Shop Doneer

Eerst geloven, dan zien

Leestijd: 2 min.

De tegenstelling tussen geloven en zien wordt door Paulus naar voren gebracht in 2 Korinthiërs 5:7. Want wij wandelen door geloof, niet door aanschouwen. Als we uitsluitend wandelen (tegenwoordig zouden we zeggen 'gaan') op wat we zien, dan hebben we geen geloof nodig. Als we daarentegen 'wandelen' of 'gaan' door geloof, dan hoeven we niet te zien. Het ene sluit het andere uit. Dit gaat in tegen onze natuurlijke manier van denken. De wereld zegt: 'Eerst zien, dan geloven.' Maar de Bijbel draait het om: Eerst moeten we geloven, dan zullen wij zien. Dit principe is heel belangrijk, daarom zullen we gaan kijken naar enkele Bijbelgedeelten die dit illustreren. In Psalm 27:13 zegt David: Als ik toch niet had geloofd dat ik de goedheid van de HEERE zou zien in het land van de levenden, ik was vergaan. Wat kwam eerst, geloven of zien? Geloven. Wat voor David gold, geldt voor ons allemaal. Als wij niet kunnen geloven dat wij de goedheid van de Heer zullen zien, dan komen we terecht in wanhoop. Wat ons voor wanhoop behoedt, is niet wat we zien, maar wat wij geloven.

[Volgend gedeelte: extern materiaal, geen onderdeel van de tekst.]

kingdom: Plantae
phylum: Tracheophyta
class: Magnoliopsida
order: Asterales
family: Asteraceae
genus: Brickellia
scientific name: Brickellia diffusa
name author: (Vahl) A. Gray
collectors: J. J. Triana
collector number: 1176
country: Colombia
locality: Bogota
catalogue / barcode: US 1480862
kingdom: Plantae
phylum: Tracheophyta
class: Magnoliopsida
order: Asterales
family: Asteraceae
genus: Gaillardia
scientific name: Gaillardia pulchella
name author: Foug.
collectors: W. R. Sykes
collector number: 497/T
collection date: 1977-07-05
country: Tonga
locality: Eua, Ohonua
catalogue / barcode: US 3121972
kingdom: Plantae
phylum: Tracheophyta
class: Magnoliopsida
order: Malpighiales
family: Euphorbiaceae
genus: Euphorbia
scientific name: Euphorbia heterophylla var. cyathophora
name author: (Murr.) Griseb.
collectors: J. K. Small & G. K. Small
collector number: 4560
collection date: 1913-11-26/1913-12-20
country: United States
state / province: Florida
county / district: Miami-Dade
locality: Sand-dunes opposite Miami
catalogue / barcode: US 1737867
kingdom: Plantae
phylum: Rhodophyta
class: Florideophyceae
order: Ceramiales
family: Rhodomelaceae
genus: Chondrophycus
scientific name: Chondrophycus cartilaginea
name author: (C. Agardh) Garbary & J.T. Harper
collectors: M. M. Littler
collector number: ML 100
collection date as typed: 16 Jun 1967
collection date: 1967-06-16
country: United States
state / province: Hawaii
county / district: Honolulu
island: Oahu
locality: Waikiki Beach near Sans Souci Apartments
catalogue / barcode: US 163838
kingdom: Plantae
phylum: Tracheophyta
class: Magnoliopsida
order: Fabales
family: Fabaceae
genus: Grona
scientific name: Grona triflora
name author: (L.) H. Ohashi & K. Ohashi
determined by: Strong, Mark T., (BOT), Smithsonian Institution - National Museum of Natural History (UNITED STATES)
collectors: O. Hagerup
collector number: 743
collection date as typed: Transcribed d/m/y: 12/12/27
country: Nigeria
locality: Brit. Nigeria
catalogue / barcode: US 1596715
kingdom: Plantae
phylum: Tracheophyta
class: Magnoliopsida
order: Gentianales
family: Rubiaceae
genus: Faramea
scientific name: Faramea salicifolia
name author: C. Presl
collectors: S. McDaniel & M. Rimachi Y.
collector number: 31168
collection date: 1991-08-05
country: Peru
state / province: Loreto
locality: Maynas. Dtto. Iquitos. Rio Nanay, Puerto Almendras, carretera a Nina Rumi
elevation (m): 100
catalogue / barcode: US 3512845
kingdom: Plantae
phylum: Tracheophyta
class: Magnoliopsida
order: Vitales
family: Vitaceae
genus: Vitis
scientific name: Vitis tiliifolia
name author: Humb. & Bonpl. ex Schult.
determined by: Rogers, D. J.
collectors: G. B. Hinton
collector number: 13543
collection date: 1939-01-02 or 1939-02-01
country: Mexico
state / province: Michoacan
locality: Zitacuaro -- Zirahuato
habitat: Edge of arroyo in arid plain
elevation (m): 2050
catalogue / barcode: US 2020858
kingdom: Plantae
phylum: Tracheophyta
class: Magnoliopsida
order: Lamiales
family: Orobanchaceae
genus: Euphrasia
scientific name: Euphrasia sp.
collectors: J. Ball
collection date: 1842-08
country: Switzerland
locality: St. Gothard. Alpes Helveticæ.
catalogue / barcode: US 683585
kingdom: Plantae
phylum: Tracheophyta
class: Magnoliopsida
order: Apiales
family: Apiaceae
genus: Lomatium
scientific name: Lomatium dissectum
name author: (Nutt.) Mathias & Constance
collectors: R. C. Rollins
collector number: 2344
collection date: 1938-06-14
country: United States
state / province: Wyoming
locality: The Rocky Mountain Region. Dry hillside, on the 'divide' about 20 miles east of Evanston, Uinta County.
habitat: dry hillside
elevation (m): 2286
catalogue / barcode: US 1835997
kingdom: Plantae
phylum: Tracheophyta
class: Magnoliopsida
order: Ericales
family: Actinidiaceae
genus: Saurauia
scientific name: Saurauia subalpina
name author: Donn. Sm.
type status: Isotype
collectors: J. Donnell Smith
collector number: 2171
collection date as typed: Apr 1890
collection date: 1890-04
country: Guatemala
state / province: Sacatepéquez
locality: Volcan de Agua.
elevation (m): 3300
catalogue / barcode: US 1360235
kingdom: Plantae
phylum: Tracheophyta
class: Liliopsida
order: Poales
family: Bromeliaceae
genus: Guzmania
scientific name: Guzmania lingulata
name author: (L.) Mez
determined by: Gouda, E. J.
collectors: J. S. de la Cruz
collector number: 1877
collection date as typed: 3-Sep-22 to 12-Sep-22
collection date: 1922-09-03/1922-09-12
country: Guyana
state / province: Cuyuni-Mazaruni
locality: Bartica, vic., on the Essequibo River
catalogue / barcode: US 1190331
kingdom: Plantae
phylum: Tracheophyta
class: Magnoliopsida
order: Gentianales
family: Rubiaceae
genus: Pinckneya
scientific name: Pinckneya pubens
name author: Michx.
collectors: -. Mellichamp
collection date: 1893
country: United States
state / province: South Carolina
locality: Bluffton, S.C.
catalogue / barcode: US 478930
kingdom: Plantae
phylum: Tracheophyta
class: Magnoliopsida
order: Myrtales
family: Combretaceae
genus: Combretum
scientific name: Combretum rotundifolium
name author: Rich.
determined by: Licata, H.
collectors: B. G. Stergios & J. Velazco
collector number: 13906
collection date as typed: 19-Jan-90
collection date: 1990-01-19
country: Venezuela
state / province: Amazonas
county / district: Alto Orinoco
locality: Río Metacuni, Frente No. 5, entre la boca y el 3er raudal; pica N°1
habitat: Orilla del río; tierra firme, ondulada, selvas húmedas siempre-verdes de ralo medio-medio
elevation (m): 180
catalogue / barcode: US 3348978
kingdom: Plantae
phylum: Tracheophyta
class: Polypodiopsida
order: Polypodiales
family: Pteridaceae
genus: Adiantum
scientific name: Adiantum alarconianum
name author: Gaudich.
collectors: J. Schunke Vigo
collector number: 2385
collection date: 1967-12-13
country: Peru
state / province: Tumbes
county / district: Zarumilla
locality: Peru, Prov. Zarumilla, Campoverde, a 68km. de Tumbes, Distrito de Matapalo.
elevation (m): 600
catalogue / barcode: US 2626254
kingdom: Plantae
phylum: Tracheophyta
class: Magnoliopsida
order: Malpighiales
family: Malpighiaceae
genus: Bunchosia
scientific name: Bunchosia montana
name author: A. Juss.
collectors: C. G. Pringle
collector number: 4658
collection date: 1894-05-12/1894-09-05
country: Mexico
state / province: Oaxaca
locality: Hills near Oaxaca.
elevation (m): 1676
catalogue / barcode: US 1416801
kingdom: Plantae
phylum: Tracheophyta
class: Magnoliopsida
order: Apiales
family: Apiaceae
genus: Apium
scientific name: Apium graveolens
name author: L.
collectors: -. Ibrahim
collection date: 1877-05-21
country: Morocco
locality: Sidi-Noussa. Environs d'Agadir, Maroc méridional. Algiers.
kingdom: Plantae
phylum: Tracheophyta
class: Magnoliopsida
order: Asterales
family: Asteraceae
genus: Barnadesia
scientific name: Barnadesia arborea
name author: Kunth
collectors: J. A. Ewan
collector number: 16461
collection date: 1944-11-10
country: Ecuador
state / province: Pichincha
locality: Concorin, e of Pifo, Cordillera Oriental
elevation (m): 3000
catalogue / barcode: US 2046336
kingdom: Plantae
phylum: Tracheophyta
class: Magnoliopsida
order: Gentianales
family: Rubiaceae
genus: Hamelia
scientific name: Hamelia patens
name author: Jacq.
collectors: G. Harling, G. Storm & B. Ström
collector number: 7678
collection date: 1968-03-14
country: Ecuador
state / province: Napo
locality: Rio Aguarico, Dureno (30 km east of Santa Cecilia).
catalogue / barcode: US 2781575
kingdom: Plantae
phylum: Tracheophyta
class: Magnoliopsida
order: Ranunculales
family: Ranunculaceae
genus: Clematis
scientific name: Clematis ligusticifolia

Dit komt overeen met wat over Mozes wordt gezegd in Hebreeën 11:27: ''Door het geloof heeft hij Egypte verlaten zonder bevreesd te zijn voor de toorn van de koning. Want hij bleef standvastig, als zag hij de Onzichtbare." Er was in die tijd niets in Mozes' zichtbare omstandigheden wat hem enige hoop of bemoediging kon geven. Maar ondanks alles wat tegen hem was, volhardde hij, omdat hij 'deOnzichtbare' kon zien. Hoe deed hij dat? Door geloof. Geloof stelt ons in staat om het onzichtbare te zien en zodoende te volharden, zelfs als de zichtbare wereld ons geen hoop of bemoediging biedt.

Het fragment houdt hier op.